Как только закрываются двери лифта, пес начинает выть во всю глотку. Талья берет его на руки, пытается объяснить, что это не телефонная будка и ему нечего бояться, ведь она рядом. Он прекращает выть, но дрожит всем своим маленьким тельцем и закрывает глаза, чтобы нас не беспокоить.
— Возвращаемся, Руа: у него сердечко бьется слишком сильно.
Тут уже у меня заныло в груди, когда она опускает собаку в прихожей, обещая вскоре вернуться. Я представляю, какой могла бы быть наша жизнь втроем, и не могу вымолвить ни слова, дар речи возвращается ко мне, только когда мы оказываемся на третьем подземном уровне. Она спрашивает, когда мой приятель возвращается во Францию. Своим вопросом она напоминает мне о том, что в реальности все совсем не так, и на меня нападает тоска. Я больше не хочу ей лгать. Но еще меньше хочу испортить все правдой, которая грозит подорвать то доверие, что возникло между нами.
Я пытаюсь открыть ключом все боксы подряд и только с пятнадцатой попытки нахожу свой. Я лишь однажды спускался в гараж, чтобы разглядеть свою покупку. Тогда я включил неоновую лампу, посмотрел на ярко-красную машину, больше похожую на газонокосилку с выгравированными инициалами «Антонио Торкаццио», не разобрался, как открыть двери, и вернулся домой. А вот Талья сразу во всем разобралась.
— Это «Модена 360», да?
— Наверное.
Она проскальзывает за руль, с трудом устраивается под низкой для ее роста крышей, включает зажигание, и мотор начинает рычать. Здесь слитком тесно, чтобы пробраться на пассажирское место, поэтому несколько минут я дышу выхлопными газами, пока Талья, как она выразилась, «прогревает» машину. Наконец она выводит монстра, и я, согнувшись, заползаю внутрь. О чем только думают производители таких машин: снаружи они большие, а внутри места совсем нет. Улегшись, словно в шезлонге, и вжавшись в спинку, чувствую, как завтрак вот-вот полезет наружу, потому что Талья несется вверх по коридорам парковки, объясняя мне, что вынуждена давить на газ, иначе на «лежачих полицейских» машина «скребет».

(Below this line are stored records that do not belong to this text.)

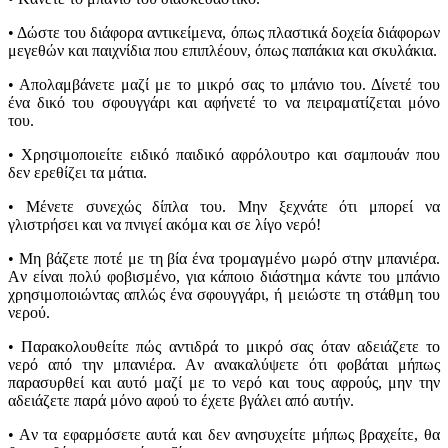
• Δώστε του διάφορα αντικείμενα, όπως πλαστικά δοχεία διάφορων
μεγεθών και παιχνίδια που επιπλέουν, όπως παπάκια και σκυλάκια.
• Aπολαμβάνετε μαζί με το μικρό σας το μπάνιο του. Δίνετέ του
ένα δικό του σφουγγάρι και αφήνετέ το να πειραματίζεται μόνο
του.
• Xρησιμοποιείτε ειδικό παιδικό αφρόλουτρο και σαμπουάν που
δεν ερεθίζει τα μάτια.
• Μένετε συνεχώς δίπλα του. Μην ξεχνάτε ότι μπορεί να
γλιστρήσει και να πνιγεί ακόμα και σε λίγο νερό!
• Mη βάζετε ποτέ με τη βία ένα τρομαγμένο μωρό στην μπανιέρα.
Aν είναι πολύ φοβισμένο, για κάποιο διάστημα κάντε του μπάνιο
χρησιμοποιώντας απλώς ένα σφουγγάρι, ή μειώστε τη στάθμη του
νερού.
• Παρακολουθείτε πώς αντιδρά το μικρό σας όταν αδειάζετε το
νερό από την μπανιέρα. Aν ανακαλύψετε ότι φοβάται μήπως
παρασυρθεί και αυτό μαζί με το νερό και τους αφρούς, μην την
αδειάζετε παρά μόνο αφού το έχετε βγάλει από αυτήν.
• Aν τα εφαρμόσετε αυτά και δεν ανησυχείτε μήπως βραχείτε, θα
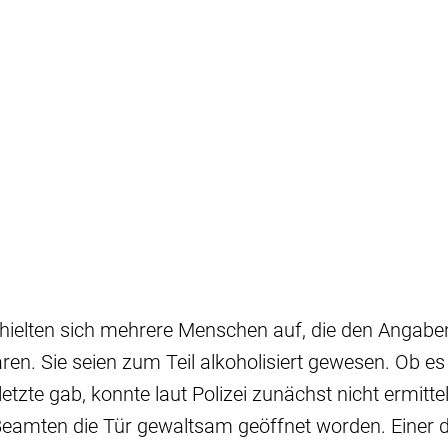
hielten sich mehrere Menschen auf, die den Angaben
aren. Sie seien zum Teil alkoholisiert gewesen. Ob es
etzte gab, konnte laut Polizei zunächst nicht ermitte
Beamten die Tür gewaltsam geöffnet worden. Einer d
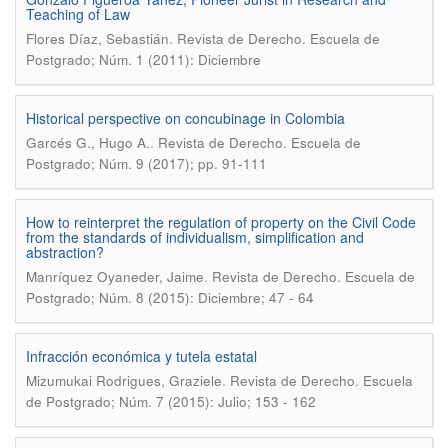
Teaching of Law
.
Flores Díaz, Sebastián
Revista de Derecho. Escuela de
Postgrado; Núm. 1 (2011): Diciembre
Historical perspective on concubinage in Colombia
.
Garcés G., Hugo A.
Revista de Derecho. Escuela de
Postgrado; Núm. 9 (2017); pp. 91-111
How to reinterpret the regulation of property on the Civil Code
from the standards of individualism, simplification and
abstraction?
.
Manríquez Oyaneder, Jaime
Revista de Derecho. Escuela de
Postgrado; Núm. 8 (2015): Diciembre; 47 - 64
Infracción económica y tutela estatal
.
Mizumukai Rodrigues, Graziele
Revista de Derecho. Escuela
de Postgrado; Núm. 7 (2015): Julio; 153 - 162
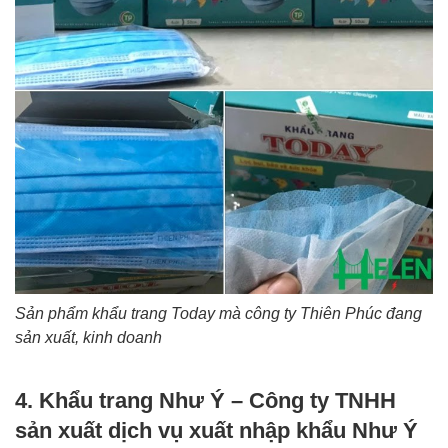
Sản phẩm khẩu trang Today mà công ty Thiên Phúc đang
sản xuất, kinh doanh
4. Khẩu trang Như Ý – Công ty TNHH
sản xuất dịch vụ xuất nhập khẩu Như Ý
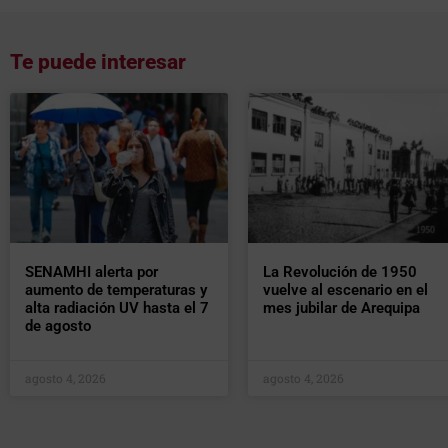
Te puede interesar
SENAMHI alerta por
La Revolución de 1950
aumento de temperaturas y
vuelve al escenario en el
alta radiación UV hasta el 7
mes jubilar de Arequipa
de agosto
agosto 4, 2026
agosto 4, 2026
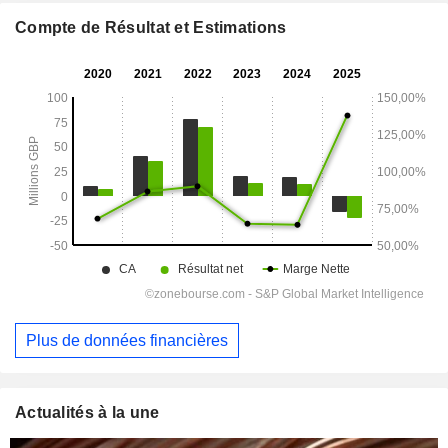
Compte de Résultat et Estimations
Plus de données financières
Actualités à la une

Она выезжает на бульвар Морис-Баррес, резко переключая рычаг скоростей, отчего тот скрипит и ударяется о хромированную пластину, говорит мне, что в том-то и есть кайф, что у «Феррари» коробка передач еще туже, чем у старого советского грузовика. Мы нарезаем круги вокруг Майо, затем направляемся в сторону Дефанса. Под сто восемьдесят мы мчимся по туннелю, перекрикивая сумасшедший рев нашей ракеты.
— Я отвезу тебя в Довиль!
— А разве мы не снимаемся в два часа?
— Если ехать под двести, то успеем: искупаемся, вернемся и в пол второго уже будем в гримерке.
— Тебе видней.
Мимо нас проносятся неоновые лампы, опоры туннеля и деревья.

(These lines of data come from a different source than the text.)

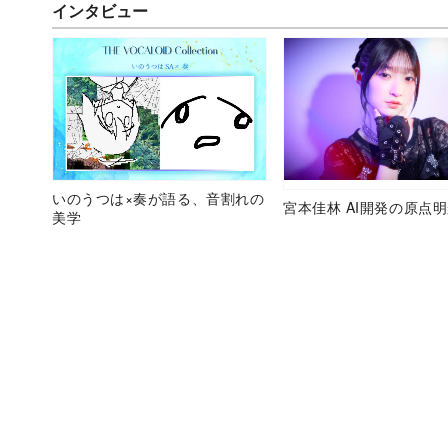
インタビュー
いのうつは×奏が語る、音割れの
宮本佳林 AI開発の原点
美学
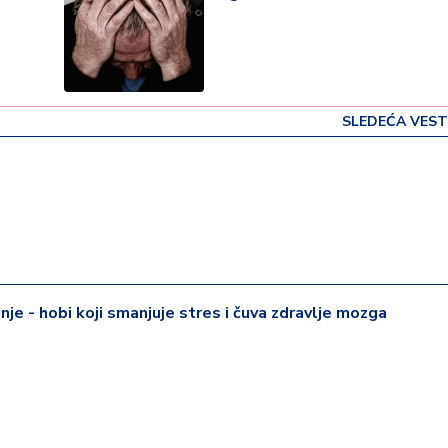
SLEDEĆA VEST
je - hobi koji smanjuje stres i čuva zdravlje mozga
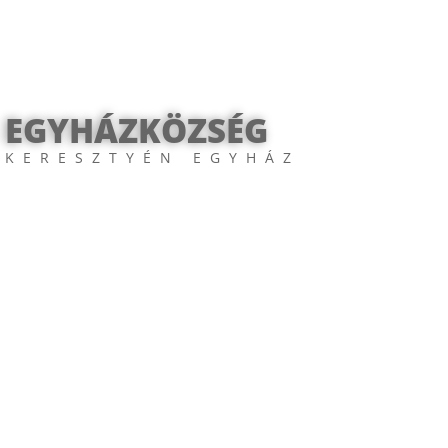
 EGYHÁZKÖZSÉG
 KERESZTYÉN EGYHÁZ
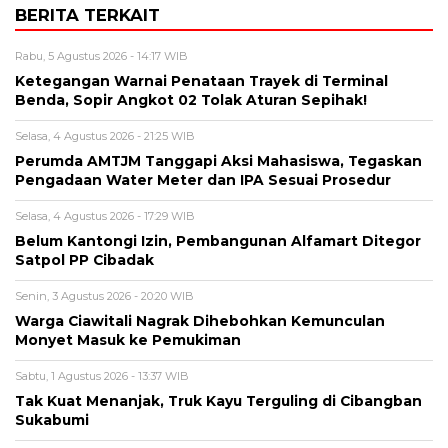
BERITA TERKAIT
Rabu, 5 Agustus 2026 - 14:17 WIB
Ketegangan Warnai Penataan Trayek di Terminal
Benda, Sopir Angkot 02 Tolak Aturan Sepihak!
Selasa, 4 Agustus 2026 - 21:25 WIB
Perumda AMTJM Tanggapi Aksi Mahasiswa, Tegaskan
Pengadaan Water Meter dan IPA Sesuai Prosedur
Selasa, 4 Agustus 2026 - 17:29 WIB
Belum Kantongi Izin, Pembangunan Alfamart Ditegor
Satpol PP Cibadak
Senin, 3 Agustus 2026 - 20:20 WIB
Warga Ciawitali Nagrak Dihebohkan Kemunculan
Monyet Masuk ke Pemukiman
Sabtu, 1 Agustus 2026 - 13:37 WIB
Tak Kuat Menanjak, Truk Kayu Terguling di Cibangban
Sukabumi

— Классно, Руа! Они все вкалывают, а мы мчимся к морю, мы молоды, видали мы их, у нас полный бак, и мы свободны!
Мне ничего не остается, как проорать в грохоте «да», но мы оба прекрасно знаем, что это неправда и что-то непременно помешает нам добраться до моря. Но может быть и хуже: мы разобьемся, и я не вижу причин сожалеть. Если существует рай, то мы попадем туда раньше, а если там ничего нет, то зачем нам дополнительное время, ведь исход матча все равно ясен.
Хлоп! Белое облако дыма вырывается из-под капота, и наши планы резко меняются. Она тормозит, едва справляясь с переключением скоростей, мы останавливаемся на обочине, и она кричит: «Скорее выбирайся отсюда». Я вылезаю как можно быстрее, метрах в пятидесяти от машины догоняю Талью. И мы издалека наблюдаем, как из нее валит дым, а проезжающие мимо грузовики сигналят нам фарами.